“Holding on to anger is like grasping a hot coal with the intent of throwing it at someone else; you are the one who gets burned.” – The Buddha
Anger is a powerful emotion that everyone experiences. But not everyone knows how to acknowledge it, let alone manage it. Unruly outbursts of anger can hurt someone, something, or yourself. According to a 2018 US survey, when questioned about their previous day, one in five Americans reported feeling angry a lot, same as the global average. While on one hand, when not handled properly, anger may have destructive results for you and those closest to you. It can lead to arguments, physical fights, frightened people, physical abuse, assault, self-harm, and even damage relationships. On the other hand, well-managed anger can be a useful emotion that motivates you to make positive changes.

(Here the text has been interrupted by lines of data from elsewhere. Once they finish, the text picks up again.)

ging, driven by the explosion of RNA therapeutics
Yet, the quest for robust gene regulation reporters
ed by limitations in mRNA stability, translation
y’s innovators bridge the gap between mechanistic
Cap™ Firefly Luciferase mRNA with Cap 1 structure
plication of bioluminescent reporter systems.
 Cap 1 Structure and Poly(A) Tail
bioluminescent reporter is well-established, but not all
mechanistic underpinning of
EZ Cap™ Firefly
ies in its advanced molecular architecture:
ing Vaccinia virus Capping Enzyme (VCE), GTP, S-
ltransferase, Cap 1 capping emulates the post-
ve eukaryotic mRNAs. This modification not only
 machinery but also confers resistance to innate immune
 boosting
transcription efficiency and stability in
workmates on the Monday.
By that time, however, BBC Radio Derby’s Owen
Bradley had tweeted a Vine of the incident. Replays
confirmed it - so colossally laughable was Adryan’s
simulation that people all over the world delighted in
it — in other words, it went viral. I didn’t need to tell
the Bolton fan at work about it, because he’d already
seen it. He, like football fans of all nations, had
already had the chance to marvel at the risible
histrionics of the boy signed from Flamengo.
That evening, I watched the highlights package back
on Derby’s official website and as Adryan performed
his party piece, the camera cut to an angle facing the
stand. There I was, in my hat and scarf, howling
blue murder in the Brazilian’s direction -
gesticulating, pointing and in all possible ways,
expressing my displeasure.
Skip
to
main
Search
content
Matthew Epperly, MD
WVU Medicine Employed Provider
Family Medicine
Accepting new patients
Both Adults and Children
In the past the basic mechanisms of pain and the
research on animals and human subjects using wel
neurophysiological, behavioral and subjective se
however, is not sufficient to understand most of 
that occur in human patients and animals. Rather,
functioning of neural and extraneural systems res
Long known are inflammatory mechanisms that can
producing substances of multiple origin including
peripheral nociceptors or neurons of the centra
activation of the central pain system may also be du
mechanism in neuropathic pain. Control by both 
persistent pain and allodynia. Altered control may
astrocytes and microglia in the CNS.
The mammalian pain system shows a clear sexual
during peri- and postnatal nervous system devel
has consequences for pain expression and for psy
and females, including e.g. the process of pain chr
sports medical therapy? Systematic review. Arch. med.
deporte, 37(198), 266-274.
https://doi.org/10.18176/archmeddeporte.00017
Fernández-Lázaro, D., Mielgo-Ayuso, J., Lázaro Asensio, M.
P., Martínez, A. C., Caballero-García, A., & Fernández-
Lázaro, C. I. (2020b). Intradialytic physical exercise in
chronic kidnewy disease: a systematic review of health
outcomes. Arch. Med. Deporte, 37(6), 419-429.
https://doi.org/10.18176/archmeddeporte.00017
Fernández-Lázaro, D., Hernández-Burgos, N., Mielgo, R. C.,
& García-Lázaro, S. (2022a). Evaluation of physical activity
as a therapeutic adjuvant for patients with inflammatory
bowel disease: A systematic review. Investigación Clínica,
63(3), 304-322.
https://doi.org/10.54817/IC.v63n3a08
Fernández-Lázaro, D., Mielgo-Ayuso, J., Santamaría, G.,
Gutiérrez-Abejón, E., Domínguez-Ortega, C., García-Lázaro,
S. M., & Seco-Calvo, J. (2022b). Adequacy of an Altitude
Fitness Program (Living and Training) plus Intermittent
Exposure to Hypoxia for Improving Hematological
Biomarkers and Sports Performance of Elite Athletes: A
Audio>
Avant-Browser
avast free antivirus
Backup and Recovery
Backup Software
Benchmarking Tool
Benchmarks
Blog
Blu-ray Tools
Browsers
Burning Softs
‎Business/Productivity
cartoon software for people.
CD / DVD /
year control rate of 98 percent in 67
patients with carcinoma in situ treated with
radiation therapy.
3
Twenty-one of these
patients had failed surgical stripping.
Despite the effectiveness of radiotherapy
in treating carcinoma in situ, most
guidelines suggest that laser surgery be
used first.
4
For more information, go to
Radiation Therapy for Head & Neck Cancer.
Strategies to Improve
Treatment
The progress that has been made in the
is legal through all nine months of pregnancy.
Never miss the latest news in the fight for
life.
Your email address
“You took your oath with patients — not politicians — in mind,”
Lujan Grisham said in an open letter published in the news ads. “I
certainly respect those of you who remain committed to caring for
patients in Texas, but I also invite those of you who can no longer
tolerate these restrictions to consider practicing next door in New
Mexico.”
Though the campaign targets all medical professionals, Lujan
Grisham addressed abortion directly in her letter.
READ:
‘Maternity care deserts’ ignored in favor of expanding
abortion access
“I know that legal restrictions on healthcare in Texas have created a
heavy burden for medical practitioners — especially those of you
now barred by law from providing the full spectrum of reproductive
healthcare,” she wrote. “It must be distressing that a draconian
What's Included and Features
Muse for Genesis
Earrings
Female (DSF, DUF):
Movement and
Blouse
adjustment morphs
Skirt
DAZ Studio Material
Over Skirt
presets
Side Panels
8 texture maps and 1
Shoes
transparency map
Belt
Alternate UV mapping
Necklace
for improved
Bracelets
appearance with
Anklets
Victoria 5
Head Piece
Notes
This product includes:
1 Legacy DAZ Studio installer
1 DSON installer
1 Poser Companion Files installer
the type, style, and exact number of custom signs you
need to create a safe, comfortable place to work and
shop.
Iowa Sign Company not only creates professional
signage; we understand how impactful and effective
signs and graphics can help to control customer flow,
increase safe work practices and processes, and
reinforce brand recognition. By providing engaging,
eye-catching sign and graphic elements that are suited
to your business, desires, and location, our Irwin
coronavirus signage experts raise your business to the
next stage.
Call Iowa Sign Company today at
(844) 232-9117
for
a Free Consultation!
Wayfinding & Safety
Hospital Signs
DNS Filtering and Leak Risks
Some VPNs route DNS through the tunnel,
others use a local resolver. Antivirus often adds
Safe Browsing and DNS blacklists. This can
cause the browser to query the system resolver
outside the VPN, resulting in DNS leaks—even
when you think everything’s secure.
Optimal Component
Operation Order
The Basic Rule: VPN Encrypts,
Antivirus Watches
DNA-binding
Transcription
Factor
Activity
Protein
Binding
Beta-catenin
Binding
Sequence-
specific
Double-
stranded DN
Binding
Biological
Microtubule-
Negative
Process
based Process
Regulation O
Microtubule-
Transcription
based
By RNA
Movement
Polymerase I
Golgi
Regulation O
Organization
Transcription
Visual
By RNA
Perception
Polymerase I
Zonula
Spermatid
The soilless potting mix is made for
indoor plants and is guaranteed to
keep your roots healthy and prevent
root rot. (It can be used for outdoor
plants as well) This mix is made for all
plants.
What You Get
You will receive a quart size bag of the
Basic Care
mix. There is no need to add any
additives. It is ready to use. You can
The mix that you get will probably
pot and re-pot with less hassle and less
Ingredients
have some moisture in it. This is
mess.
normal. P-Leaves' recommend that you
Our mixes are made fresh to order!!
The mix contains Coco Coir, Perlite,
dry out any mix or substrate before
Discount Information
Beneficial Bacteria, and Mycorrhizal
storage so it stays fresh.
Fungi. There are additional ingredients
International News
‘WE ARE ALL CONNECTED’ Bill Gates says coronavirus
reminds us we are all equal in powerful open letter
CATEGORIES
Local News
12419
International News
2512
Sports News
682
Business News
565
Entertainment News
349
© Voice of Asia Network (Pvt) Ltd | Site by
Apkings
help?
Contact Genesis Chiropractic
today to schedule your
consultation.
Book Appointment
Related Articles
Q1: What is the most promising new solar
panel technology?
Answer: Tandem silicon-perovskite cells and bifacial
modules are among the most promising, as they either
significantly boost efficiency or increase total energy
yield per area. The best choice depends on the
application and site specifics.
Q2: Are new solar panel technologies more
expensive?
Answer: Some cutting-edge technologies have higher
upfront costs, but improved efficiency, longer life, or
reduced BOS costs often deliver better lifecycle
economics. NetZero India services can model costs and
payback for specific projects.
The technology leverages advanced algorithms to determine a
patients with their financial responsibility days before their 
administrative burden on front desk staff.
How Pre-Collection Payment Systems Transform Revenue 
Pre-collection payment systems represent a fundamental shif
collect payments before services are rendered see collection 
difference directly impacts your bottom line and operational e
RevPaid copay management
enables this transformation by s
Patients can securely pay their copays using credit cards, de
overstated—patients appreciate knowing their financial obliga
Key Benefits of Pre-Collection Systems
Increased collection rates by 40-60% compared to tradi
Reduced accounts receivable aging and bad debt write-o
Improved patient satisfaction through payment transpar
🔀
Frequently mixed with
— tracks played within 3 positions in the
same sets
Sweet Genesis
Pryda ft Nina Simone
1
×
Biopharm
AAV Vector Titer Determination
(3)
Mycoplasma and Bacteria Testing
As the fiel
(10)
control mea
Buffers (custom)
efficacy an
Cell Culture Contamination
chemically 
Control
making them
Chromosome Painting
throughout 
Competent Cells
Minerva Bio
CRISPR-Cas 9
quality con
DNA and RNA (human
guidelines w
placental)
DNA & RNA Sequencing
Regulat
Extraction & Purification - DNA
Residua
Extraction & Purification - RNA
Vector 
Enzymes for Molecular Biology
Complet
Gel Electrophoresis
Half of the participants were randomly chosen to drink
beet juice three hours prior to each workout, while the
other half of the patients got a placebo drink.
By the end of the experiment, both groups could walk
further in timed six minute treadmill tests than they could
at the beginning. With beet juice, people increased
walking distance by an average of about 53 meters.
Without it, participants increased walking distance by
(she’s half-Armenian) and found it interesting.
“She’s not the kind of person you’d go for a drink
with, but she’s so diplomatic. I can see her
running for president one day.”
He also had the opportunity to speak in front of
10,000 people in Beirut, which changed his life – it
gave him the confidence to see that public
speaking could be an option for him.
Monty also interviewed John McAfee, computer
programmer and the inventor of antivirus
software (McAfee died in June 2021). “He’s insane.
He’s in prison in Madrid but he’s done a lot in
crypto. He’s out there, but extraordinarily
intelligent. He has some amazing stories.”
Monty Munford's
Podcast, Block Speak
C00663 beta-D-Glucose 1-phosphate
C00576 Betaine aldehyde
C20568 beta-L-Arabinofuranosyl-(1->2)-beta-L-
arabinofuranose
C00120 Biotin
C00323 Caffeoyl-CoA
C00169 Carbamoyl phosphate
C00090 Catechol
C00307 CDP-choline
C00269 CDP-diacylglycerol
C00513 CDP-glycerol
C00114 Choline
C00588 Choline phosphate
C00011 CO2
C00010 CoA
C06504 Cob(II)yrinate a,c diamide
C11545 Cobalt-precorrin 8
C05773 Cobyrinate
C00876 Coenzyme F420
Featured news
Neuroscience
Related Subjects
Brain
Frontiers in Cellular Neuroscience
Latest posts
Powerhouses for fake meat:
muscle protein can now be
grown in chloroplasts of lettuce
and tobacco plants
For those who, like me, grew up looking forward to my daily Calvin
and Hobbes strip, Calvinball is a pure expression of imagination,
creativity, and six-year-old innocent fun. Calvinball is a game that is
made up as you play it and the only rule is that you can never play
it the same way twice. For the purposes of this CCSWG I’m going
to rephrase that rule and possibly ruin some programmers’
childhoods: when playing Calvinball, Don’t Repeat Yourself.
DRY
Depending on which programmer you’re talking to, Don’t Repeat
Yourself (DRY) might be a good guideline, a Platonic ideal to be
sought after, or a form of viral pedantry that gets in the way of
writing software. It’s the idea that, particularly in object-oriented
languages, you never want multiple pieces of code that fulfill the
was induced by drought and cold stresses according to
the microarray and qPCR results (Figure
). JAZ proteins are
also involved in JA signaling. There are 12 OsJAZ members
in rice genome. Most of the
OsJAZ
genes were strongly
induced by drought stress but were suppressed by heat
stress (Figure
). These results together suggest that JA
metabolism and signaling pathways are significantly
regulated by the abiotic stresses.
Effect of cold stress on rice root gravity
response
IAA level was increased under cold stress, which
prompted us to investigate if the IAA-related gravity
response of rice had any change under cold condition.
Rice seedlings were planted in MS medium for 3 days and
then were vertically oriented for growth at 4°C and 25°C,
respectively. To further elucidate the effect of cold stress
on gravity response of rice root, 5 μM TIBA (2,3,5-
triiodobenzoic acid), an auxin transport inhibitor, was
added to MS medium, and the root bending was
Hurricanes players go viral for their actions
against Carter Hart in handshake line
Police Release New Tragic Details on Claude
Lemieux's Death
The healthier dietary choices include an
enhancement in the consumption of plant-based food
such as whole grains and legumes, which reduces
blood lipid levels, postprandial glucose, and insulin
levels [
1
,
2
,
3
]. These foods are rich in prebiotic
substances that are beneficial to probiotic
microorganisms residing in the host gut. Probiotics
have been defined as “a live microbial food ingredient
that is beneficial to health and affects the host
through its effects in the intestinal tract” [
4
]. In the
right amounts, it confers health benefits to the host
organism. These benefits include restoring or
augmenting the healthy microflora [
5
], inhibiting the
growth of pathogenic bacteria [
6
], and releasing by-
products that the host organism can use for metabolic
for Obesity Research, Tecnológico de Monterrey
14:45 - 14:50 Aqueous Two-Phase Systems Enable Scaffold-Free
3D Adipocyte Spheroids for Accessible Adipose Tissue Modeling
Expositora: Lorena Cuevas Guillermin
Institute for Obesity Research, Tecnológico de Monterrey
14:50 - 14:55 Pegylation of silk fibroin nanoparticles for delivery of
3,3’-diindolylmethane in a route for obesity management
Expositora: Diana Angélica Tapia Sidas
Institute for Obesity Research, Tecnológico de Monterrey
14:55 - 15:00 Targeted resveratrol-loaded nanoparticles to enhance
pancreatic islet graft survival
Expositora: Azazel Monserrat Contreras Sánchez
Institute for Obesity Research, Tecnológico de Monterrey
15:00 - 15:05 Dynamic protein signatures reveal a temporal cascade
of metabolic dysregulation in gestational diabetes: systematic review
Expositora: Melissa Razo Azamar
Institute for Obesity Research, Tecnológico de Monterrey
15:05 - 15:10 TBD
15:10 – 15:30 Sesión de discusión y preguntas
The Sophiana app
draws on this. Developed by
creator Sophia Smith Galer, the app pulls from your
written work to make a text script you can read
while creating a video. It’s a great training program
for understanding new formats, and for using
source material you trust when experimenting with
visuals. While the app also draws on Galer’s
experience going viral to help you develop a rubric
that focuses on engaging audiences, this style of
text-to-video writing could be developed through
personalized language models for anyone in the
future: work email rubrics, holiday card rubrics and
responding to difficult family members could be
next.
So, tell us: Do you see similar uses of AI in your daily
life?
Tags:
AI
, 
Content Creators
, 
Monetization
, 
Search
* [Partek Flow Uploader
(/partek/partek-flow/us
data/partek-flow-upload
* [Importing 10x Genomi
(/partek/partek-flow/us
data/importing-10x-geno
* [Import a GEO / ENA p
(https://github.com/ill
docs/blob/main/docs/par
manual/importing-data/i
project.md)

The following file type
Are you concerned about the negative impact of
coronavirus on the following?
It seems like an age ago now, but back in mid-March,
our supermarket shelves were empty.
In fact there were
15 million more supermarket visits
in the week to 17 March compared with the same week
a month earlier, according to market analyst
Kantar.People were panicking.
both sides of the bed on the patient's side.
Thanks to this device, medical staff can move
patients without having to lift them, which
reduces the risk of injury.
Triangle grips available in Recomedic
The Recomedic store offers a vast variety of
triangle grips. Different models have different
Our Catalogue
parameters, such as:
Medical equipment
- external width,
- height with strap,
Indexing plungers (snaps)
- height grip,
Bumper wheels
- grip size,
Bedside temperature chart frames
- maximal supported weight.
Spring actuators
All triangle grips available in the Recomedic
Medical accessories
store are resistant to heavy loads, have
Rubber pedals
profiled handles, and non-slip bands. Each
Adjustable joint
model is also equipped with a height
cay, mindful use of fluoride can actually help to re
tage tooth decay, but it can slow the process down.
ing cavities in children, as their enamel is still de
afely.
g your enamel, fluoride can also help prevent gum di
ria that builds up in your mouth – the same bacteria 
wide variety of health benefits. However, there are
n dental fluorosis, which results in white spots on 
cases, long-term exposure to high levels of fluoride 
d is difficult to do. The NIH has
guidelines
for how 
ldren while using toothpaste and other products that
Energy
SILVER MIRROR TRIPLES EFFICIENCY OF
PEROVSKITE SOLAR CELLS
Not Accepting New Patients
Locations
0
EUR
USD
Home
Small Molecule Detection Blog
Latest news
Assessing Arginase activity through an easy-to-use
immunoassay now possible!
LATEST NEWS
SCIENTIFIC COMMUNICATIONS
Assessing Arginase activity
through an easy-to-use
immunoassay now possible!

An emotion as elemental as happiness and sadness, anger tied to our survival and growth, which has been honed over the long course of human evolution. Related to the “fight, flight, or freeze” response of the sympathetic nervous system, it enables humans to fight and defend themselves. But this fighting doesn’t necessarily mean physical altercations; it could also motivate a community to fight against injustice and demand new reforms.
The long-term effects of uncontrolled anger are not just emotional or on your relationships. Disruptive anger also affects your physical health with frequent headaches, high blood pressure, insomnia, and even depression. Prolonged release of the stress hormone that accompanies anger can destroy neurons leading to short-term memory, and a weakened immune system. In this feature, Soulveda presents you strategies with which you can move through anger in a healthy and productive way.
When channelised appropriately and in the right direction, anger can become an extremely powerful motivating force. The most straightforward thing to do is simply direct the energy towards a task–any task–that can keep you from venting violently. Anger is capable of pushing you towards your goals. Use anger as the driving force and prove to those doubting your abilities that you can you overcome all obstacles and emerge a winner. Use anger as the push to run that extra mile in the morning or work overtime for that incomplete project. Anger, when applied effectively, can lead to boundless productivity.
When you are angry, you are determined, that resolute is either for success or vengeance, whichever it may be, you want it as quickly as possible. Instead of venting it out in violent or aggressive ways, take the rage you feel and turn it into a plan for the future, dedicated to your betterment. Don’t let all that energy go to waste. Device a 5-year plan and work towards it. Plan now to live more successfully later.
Artists and musicians are best known to turn anger into something positive, energetic, and cathartic. Art needs energy and if your anger isn’t applied to something, it may turn into blind rage. Art doesn’t just have to be painting or drawing, it can be music, poems, writing, woodwork, automobile customisation. There are so many artists that have become immensely successful and famous because they have channelled their anger into something creative and energetic. American rock band, Nirvana, is one of the fine examples of artists using anger as a driving force, subtly showcasing it in their characteristic dynamic, quite to loud music style.
Anger for the betterment of your relationships
Arguments and frustrations are all part of being in a relationship, as long as there’s no physical violence and abuse involved. Anger is a natural reaction when you feel wronged. It is a way to communicate the injustice experienced. But suppressing that anger can be detrimental. If your partner does something that upsets and angers you, not expressing it in any way may lead to frustration and resentment, affecting your relationship adversely. Instead, aim your anger at finding a solution and for strengthening your relationship. Find a justifiable mean to communicate that anger and hurt to better understand each other.
“The angry man is aiming at what he can attain, and the belief that you will attain your aim is pleasant.” – Aristotle
It may come as a surprise, but anger is capable of triggering optimism. As Aristotle suggests, anger as a powerful emotion encourages you to focus on what you hope to achieve instead of focusing on the hurt or insult behind it. Enraged, you feel determined to push yourself towards the attainable, never hoping and wishing for the impossible. Anger makes us look at situations differently, what may have seemed too hard earlier now appears within reach, empowering you to take action and turn your unfavourable circumstances to favourable.
Frequent outbursts of anger can compel you to search within for answers and solutions. Analysing the reason behind your temper and disappointment can provide insights into your faults and shortcomings. It makes anger a gateway for positive outcomes in your relationship and life in general. Remember—we are all human and sometimes anger gets the better of us. But just because you allow yourself to be angry doesn’t mean you also have to let anger control you. You also have to understand that just like you, other people make mistakes as well. So, in order to turn anger into positive energy you have to first forgive yourself and then forgive others as well. Make anger your fuel and motivation for all things positive. Try these techniques and practice them in your own life to deal with anger more constructively and put yourself in control of your anger.